If these measures are taken by Local Authorities there could be the unintended consequence of a rise in admissions to hospitals.  This could result in an overburdening of the NHS so it stands to reason that the decision as to whether Local Authorities should resort to these measures should have been one that was taken at a national level and not devolved to Local Authorities.  In any event the situation is that the ultimate decision is to be taken at a local level and the Government is hopeful that the scenario where the threshold is met to trigger the relaxation in adherence to duties proposed under the Care Act is never met.

These measures are designed as a means of last resort and it is likely if they were to be triggered that NHS’ capacity to manage demand for its services would be significantly under threat.  It remains to be seen whether Local Authorities will choose to determine that the threshold has been met to justify the utilisation of these measures.

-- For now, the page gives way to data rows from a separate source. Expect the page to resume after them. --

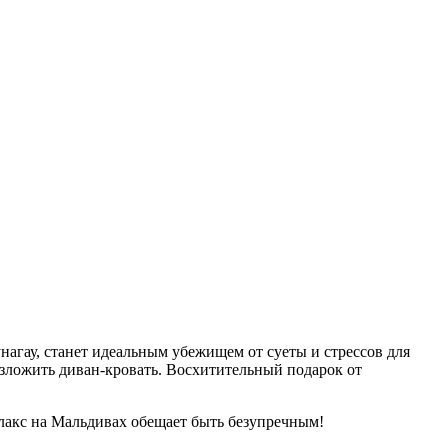
нагау, станет идеальным убежищем от суеты и стрессов для
зложить диван-кровать. Восхитительный подарок от
елакс на Мальдивах обещает быть безупречным!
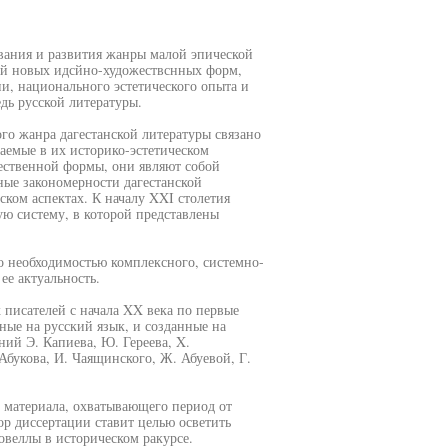
вания и развития жанры малой эпической
ий новых идсйно-художествснных форм,
и, национального эстетического опыта и
дь русской литературы.
го жанра дагестанской литературы связано
аемые в их историко-эстетическом
ественной формы, они являют собой
ные закономерности дагестанской
еском аспектах. К началу XXI столетия
ую систему, в которой представлены
о необходимостью комплексного, системно-
ее актуальность.
 писателей с начала XX века по первые
ные на русский язык, и созданные на
ний Э. Капиева, Ю. Гереева, X.
Абукова, И. Чаящинского, Ж. Абуевой, Г.
о материала, охватывающего период от
ор диссертации ставит целью осветить
овеллы в историческом ракурсе.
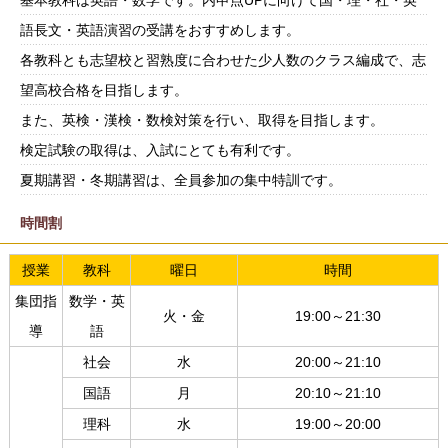
基本教科は英語・数学です。内申点UPに向けて国・理・社・英
語長文・英語演習の受講をおすすめします。
各教科とも志望校と習熟度に合わせた少人数のクラス編成で、志
望高校合格を目指します。
また、英検・漢検・数検対策を行い、取得を目指します。
検定試験の取得は、入試にとても有利です。
夏期講習・冬期講習は、全員参加の集中特訓です。
時間割
授業
教科
曜日
時間
集団指
数学・英
火・金
19:00～21:30
導
語
社会
水
20:00～21:10
国語
月
20:10～21:10
理科
水
19:00～20:00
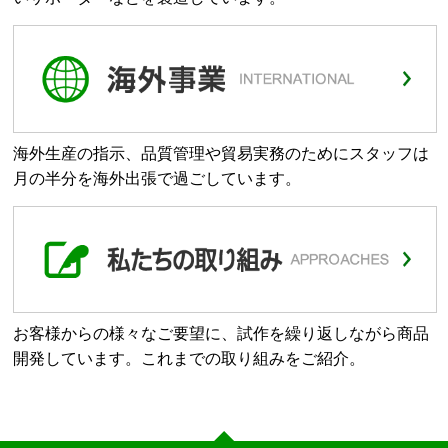
海外生産の指示、品質管理や貿易実務のためにスタッフは
月の半分を海外出張で過ごしています。
お客様からの様々なご要望に、試作を繰り返しながら商品
開発しています。これまでの取り組みをご紹介。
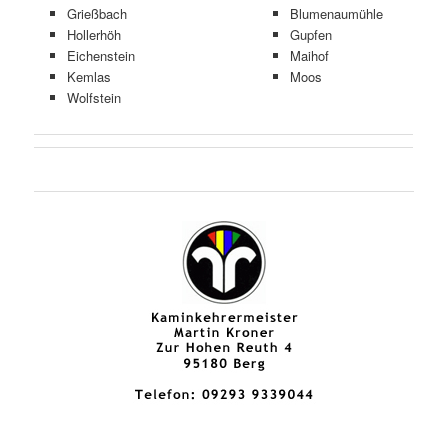
Grießbach
Blumenaumühle
Hollerhöh
Gupfen
Eichenstein
Maihof
Kemlas
Moos
Wolfstein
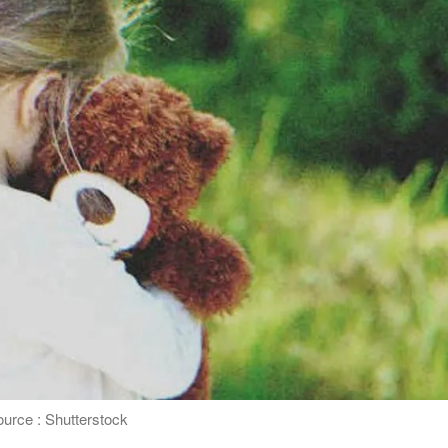
ource : Shutterstock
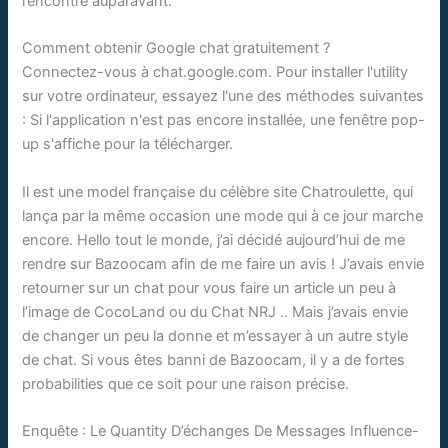
rencontré auparavant.
Comment obtenir Google chat gratuitement ?
Connectez-vous à chat.google.com. Pour installer l'utility
sur votre ordinateur, essayez l'une des méthodes suivantes
: Si l'application n'est pas encore installée, une fenêtre pop-
up s'affiche pour la télécharger.
Il est une model française du célèbre site Chatroulette, qui
lança par la même occasion une mode qui à ce jour marche
encore. Hello tout le monde, j’ai décidé aujourd’hui de me
rendre sur Bazoocam afin de me faire un avis ! J’avais envie
retourner sur un chat pour vous faire un article un peu à
l’image de CocoLand ou du Chat NRJ .. Mais j’avais envie
de changer un peu la donne et m’essayer à un autre style
de chat. Si vous êtes banni de Bazoocam, il y a de fortes
probabilities que ce soit pour une raison précise.
Enquête : Le Quantity D’échanges De Messages Influence-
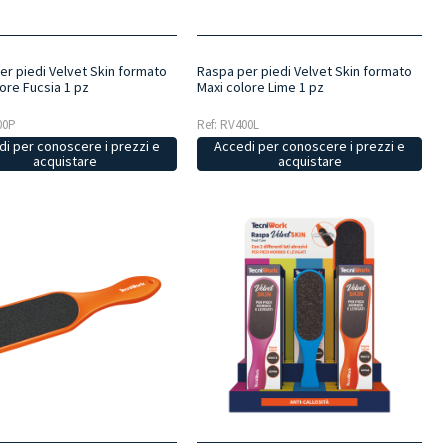
er piedi Velvet Skin formato
Raspa per piedi Velvet Skin formato
ore Fucsia 1 pz
Maxi colore Lime 1 pz
00P
Ref: RV400L
i per conoscere i prezzi e
Accedi per conoscere i prezzi e
acquistare
acquistare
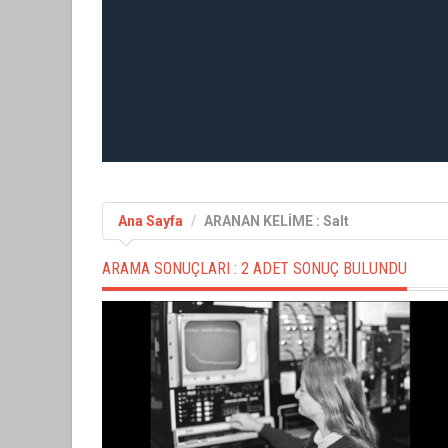
Ana Sayfa
ARANAN KELİME : Salt
ARAMA SONUÇLARI :
2 ADET SONUÇ BULUNDU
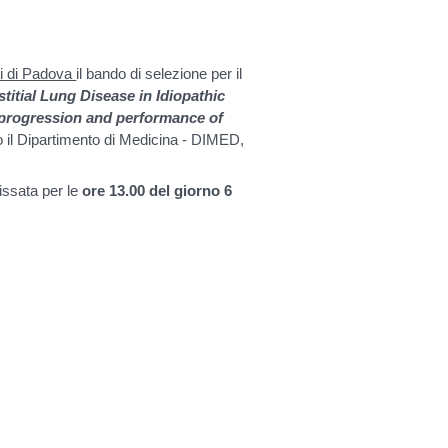
udi di Padova
il bando di selezione per il
stitial Lung Disease in Idiopathic
 progression and performance of
o il Dipartimento di Medicina - DIMED,
issata per le
ore 13.00 del giorno 6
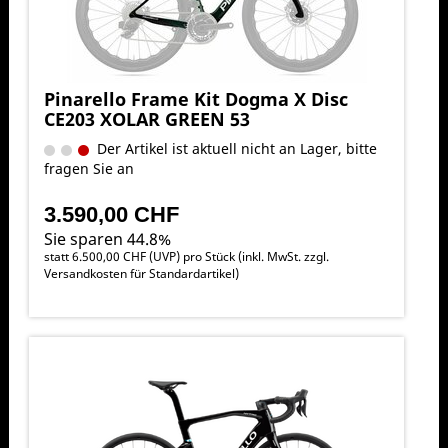
Pinarello Frame Kit Dogma X Disc
CE203 XOLAR GREEN 53
Der Artikel ist aktuell nicht an Lager, bitte
fragen Sie an
3.590,00 CHF
Sie sparen 44.8%
statt
6.500,00 CHF
(
UVP
) pro Stück (inkl. MwSt. zzgl.
Versandkosten für Standardartikel
)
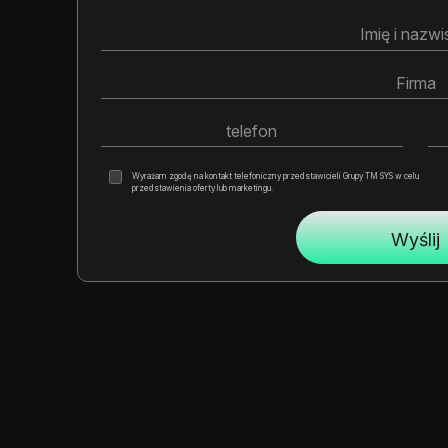
Wyrażam zgodę na kontakt telefoniczny przedstawicieli Grupy TM SYS w celu
przedstawienia oferty lub marketingu.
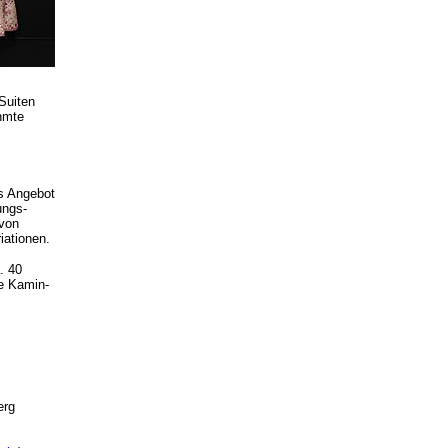
Suiten
hmte
s Angebot
ungs-
 von
iationen.
. 40
he Kamin-
erg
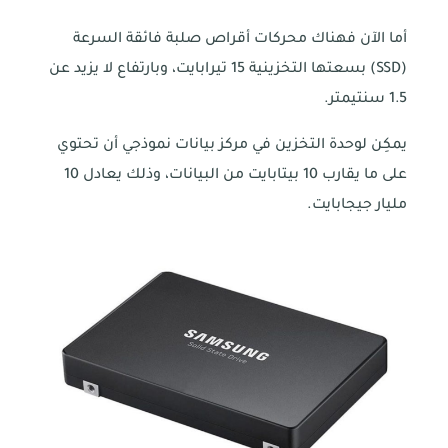
أما الآن فهناك محركات أقراص صلبة فائقة السرعة
(SSD) بسعتها التخزينية 15 تيرابايت، وبارتفاع لا يزيد عن
1.5 سنتيمتر.
يمكِن لوحدة التخزين في مركز بيانات نموذجي أن تحتوي
على ما يقارب 10 بيتابايت من البيانات، وذلك يعادل 10
مليار جيجابايت.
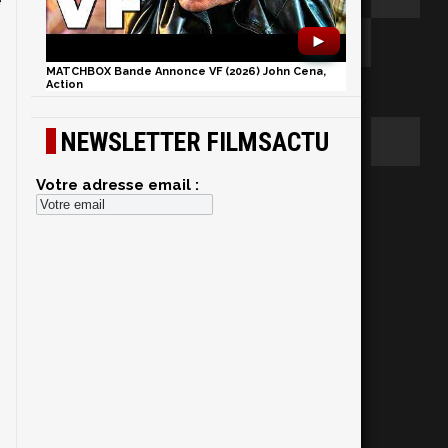
e
►
MATCHBOX Bande Annonce VF (2026) John Cena,
Action
NEWSLETTER FILMSACTU
Votre adresse email :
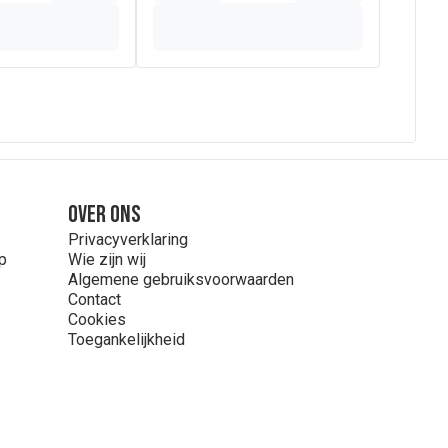
Over ons
Privacyverklaring
p
Wie zijn wij
Algemene gebruiksvoorwaarden
Contact
Cookies
Toegankelijkheid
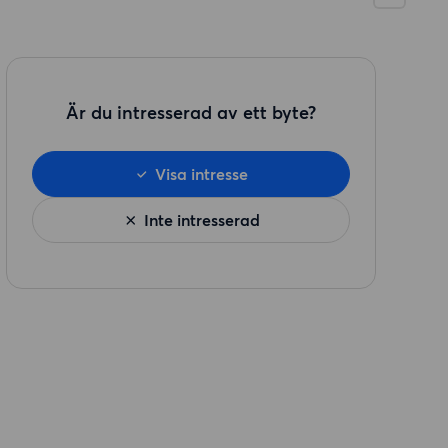
Är du intresserad av ett byte?
Visa intresse
Inte intresserad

The spirit of the guidance would suggest that the Government’s intention is for these measures to be the exception rather than the rule used in only the most extreme of scenario.  If they are used they are only to be used on a temporary basis and the priority should be to get back to normal service as soon as is reasonably possible.  Nevertheless the Government has provided Local Authorities with these powers to cover all potential bases.

Providers of social care would do well to take note of this new landscape which may have a significant impact on referrals to care homes through a Local Authority commissioner.  This could have a consequential financial impact on care providers: either by way of reduced admissions or, by receiving admissions without a rigorous financial assessment which could see individuals admitted without sufficient means to maintain their placement in the longer term.

It is foreseeable that actions in respect of safeguarding activities may increase with Local Authorities focusing on a more refined remit so, as ever, providers should ensure that they robustly engage with such enquiries.  In these unprecedented times providers should ensure that their own assessments of the needs of those in receipt of care are rigorous and that there is sufficient capacity within their service to care for those referrals.